Exhibition Archives
AIDS in the New Millennium...................Gallery A, B1 & B2
12/1/2000 to 12/23/2000
This group exhibition, chaired by Gwynedd Tremblay, features the work of artists who have been personally impacted by HIV/AIDS. Also included are works by artists responding to AIDS as a social concern. Proceeds of the art sales will help ARC support this exhibition and continue to present shows of this importance. In addition, a portion of the art sales will benefit the work of Open Hands, an organization that brings food and comfort to people with HIV/AIDS.
Frank Williams...................Invitational 1
12/1/2000 to 12/23/2000
The Burden, installation
For the last eight years American artist Frank Williams has lived, worked and exhibited in Moscow and throughout Russia. His impressions of the Russian transition were first expressed in his dramatic metaphorical series titled "The Burden That is Me." His current installation combines the large "Wheel" from that series and a site-specific selection of his photographs documenting his Russian experience. In ARC's interior space, the enormous scale of "The Wheel" strongly contrasts with the intimacy and small scale of the photography. This contrast reflects vulnerability and the burden that the ongoing change has placed on this ancient country and her people.
Artist talk: Saturday, December 2, 2000 at 1 p.m.
Beth Shadur...................Invitational 2
12/1/2000 to 12/23/2000
New Works, works on paper, ceramics
Shadur will be showing not only narrative works on paper, but ceramic sculpture pieces that also are narrative in content. The works use realism in their development of images, but are surreal in their combination of objects in unexpected scale and color. These pieces show Shadur's signature rich, saturated palette as well as an almost compulsive attention to detail. In fact, obsession and compulsion have become a theme in these new works, as has the subject of "mid-life." Shadur makes reference to autobiography with a nod to images of her time spent living in Colorado and Florida, yet she encompasses more universal symbols to reflect the thought of a woman approaching the middle years of her life.
Youth of Teen Living Programs...................Special Events
12/1/2000 to 12/23/2000
The Self-Portrait as Role Model, mixed media
The young people of Teen Living Programs have created an exhibit of mixed media self-portraits. Each artist has selected a photo image of a celebrated citizen and built a dual portrait-a representation or abstraction of themselves over an image of some unforgoffen individual who in many ways inspires us all. Teen Living Programs works with homeless, runaway and exploited youth to get them off the streets and on the path to healthy and productive futures. These works are done primarily with found materials so as not to tax the environment.

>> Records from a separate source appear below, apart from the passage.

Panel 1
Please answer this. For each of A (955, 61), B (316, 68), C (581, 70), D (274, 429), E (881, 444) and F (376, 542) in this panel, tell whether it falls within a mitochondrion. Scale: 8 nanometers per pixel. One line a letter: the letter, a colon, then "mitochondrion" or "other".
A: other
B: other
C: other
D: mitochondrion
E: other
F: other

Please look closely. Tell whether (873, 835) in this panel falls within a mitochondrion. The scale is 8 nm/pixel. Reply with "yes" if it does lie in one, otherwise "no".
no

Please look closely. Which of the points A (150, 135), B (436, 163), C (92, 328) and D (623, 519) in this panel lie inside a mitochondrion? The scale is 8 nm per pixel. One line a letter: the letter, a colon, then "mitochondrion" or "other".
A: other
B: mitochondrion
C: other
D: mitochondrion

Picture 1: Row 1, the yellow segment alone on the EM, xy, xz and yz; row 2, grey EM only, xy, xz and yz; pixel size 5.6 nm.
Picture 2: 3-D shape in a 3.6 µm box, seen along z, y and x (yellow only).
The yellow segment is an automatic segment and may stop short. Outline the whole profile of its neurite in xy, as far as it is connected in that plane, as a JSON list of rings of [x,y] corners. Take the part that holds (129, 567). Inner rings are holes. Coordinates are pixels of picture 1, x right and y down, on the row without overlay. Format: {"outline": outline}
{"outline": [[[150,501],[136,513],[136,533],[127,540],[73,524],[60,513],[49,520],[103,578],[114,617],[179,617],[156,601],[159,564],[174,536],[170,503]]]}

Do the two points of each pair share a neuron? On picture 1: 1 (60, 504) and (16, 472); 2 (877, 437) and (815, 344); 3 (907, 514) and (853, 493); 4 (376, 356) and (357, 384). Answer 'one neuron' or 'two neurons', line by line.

Josefina Posch...................The Media Room
12/1/2000 to 12/23/2000
Trepidation- Red, White, Blue, video
A short experimental video by Swedish artist Josefina Posch. The loop illustrates the trepidation of a generation left with the task of redefining their cultural identity after experiencing the abolition of both national and social borders, both within the European Community and on the World Wide Web.
Charlotte Segal...................The Front Space
12/1/2000 to 12/23/2000
New Work, oil on canvas
Abstractly figurative forms activate the surface in establishing a strange place where figures are at one with the ground area as well as with gestural strokes and line. This continues Segal's interest in representing the essence of humanity through pathways of shape and color.